Selon le code civil, il est édicté par l’article 237 que le divorce pour détérioration définitive du lien marital sera permis du moment où la durée de la séparation du corps date de 2 ans. Pour ce faire, cette décohabitation doit sûrement être attestée par divers contrats comme le bail, une facture attribuée au nom de l’un des époux, etc. Même si les motifs qui ont mené à cette décohabitation sont graves, il n’est plus nécessaire d’en apporter un témoignage. Cela dit, celui qui est facteur de tort pourra entamer cette modalité de divorce si les conditions sont remplies. Au nom de la loi donc, il est possible d’obtenir une prononciation de rupture légale, 2 ans après que le demandeur ait déposé son assignation. Il va de soi que les modalités adoptées initialement (entre autres, demande pour faute du conjoint) sont transformées en altération définitive du lien conjugal.

Les atouts de ce type de divorce

L’avantage de cette procédure est la non-présentation des motifs lors même du dépôt de la requête. Par contre, il est impératif que le dépôt de la requête soit effectué par l’avocat du demandeur.

Les étapes à suivre sont pareilles que celles du divorce accepté et à celui basé sur le tort exclusif d’un époux. Dans un premier temps, il faudra procéder par un essai de conciliation suivi d’un ajournement ou d’une requête conjointe. À l’instar de cette demande d’assignation, si les deux personnes parviennent à un accord, alors le même fondement sera poursuivi. Ils ont tout à fait le droit de changer de mode de divorce, autrement dit la rupture légale par voie amiable ou par acceptation. Seulement dans le premier cas, ils n’on plus droit à l’appel.

Le divorce pour faute vers une détérioration définitive du lien marital

Le divorce pour tort peut être modifié par une supplique reconventionnelle en altération définitive. En effet, lors d’une assignation au nom d’un époux, l’autre partie a totalement le droit de déposer une autre requête portant sur un autre fondement.
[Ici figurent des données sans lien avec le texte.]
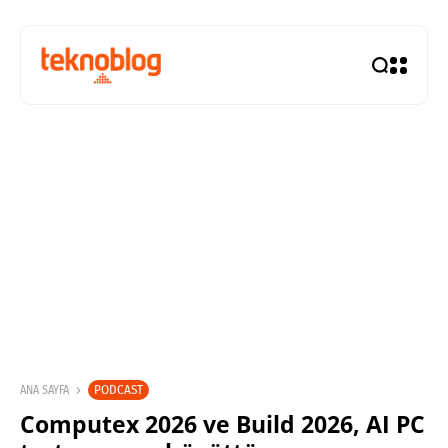
PODCAST
ANA SAYFA
Computex 2026 ve Build 2026, AI PC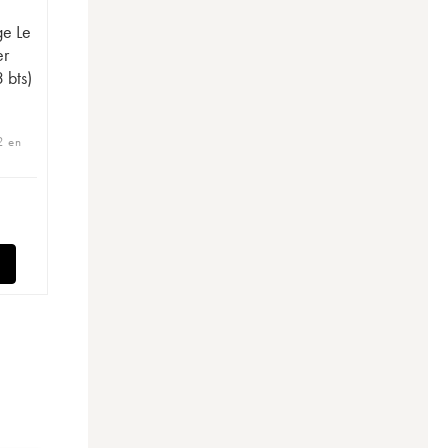
ge Le
er
 bts)
2 en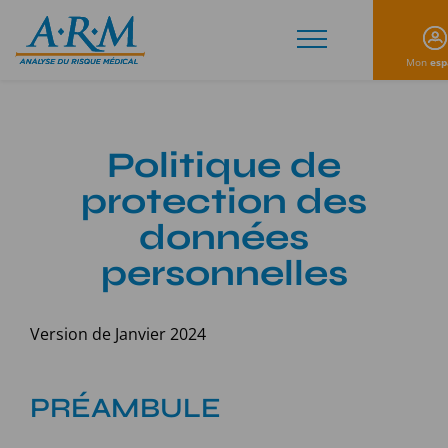
Mon
esp
Politique de
protection des
données
personnelles
Version de Janvier 2024
PRÉAMBULE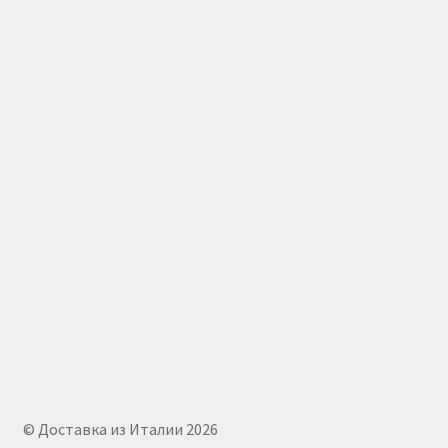
© Доставка из Италии 2026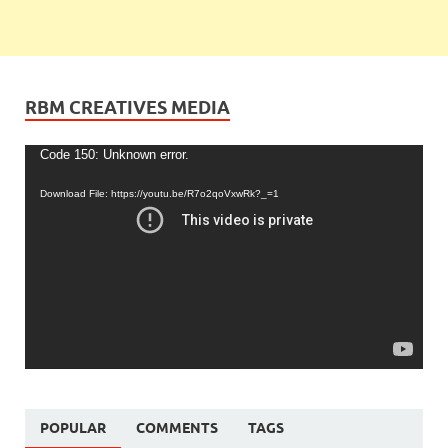
RBM CREATIVES MEDIA
Video
Code 150: Unknown error.
Player
Download File: https://youtu.be/R7o2qoVxwRk?_=1
POPULAR
COMMENTS
TAGS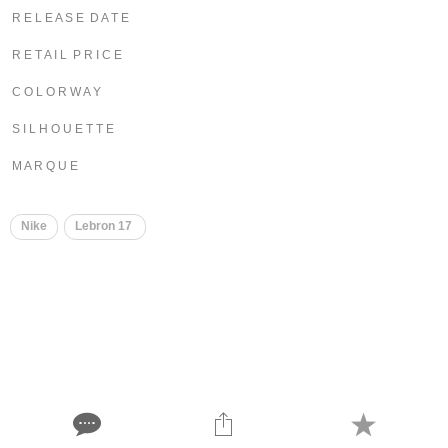
R E L E A S E D A T E
R E T A I L P R I C E
C O L O R W A Y
S I L H O U E T T E
M A R Q U E
Nike
Lebron 17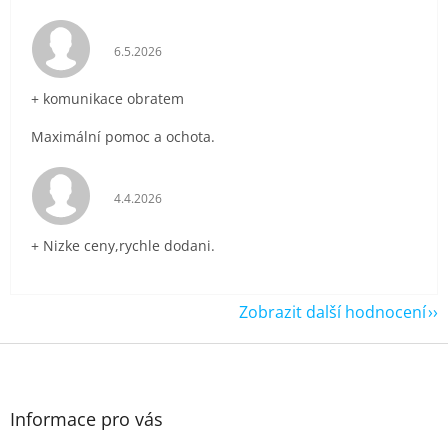
Hodnocení obchodu je 5 z 5 hvězdiček.
6.5.2026
+ komunikace obratem
Maximální pomoc a ochota.
Hodnocení obchodu je 5 z 5 hvězdiček.
4.4.2026
+ Nizke ceny,rychle dodani.
Zobrazit další hodnocení
Z
á
p
a
Informace pro vás
t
Cette demande reconventionnelle est accordée au cas où le juge constate que les torts ne sont plus d’actualités. Il refuse donc de prononcer le fondement sollicité initialement (l’article 246, alinéa 2 dans le Code civil pourra autoriser cet acte).

Contentieuse, cette modalité de divorce inflige toujours à l’époux défendeur des indemnités et des conséquences matérielles. Toutefois, les deux parties peuvent convenir d’une entente se rapportant à la liquidation du bien et au règlement des impacts du divorce.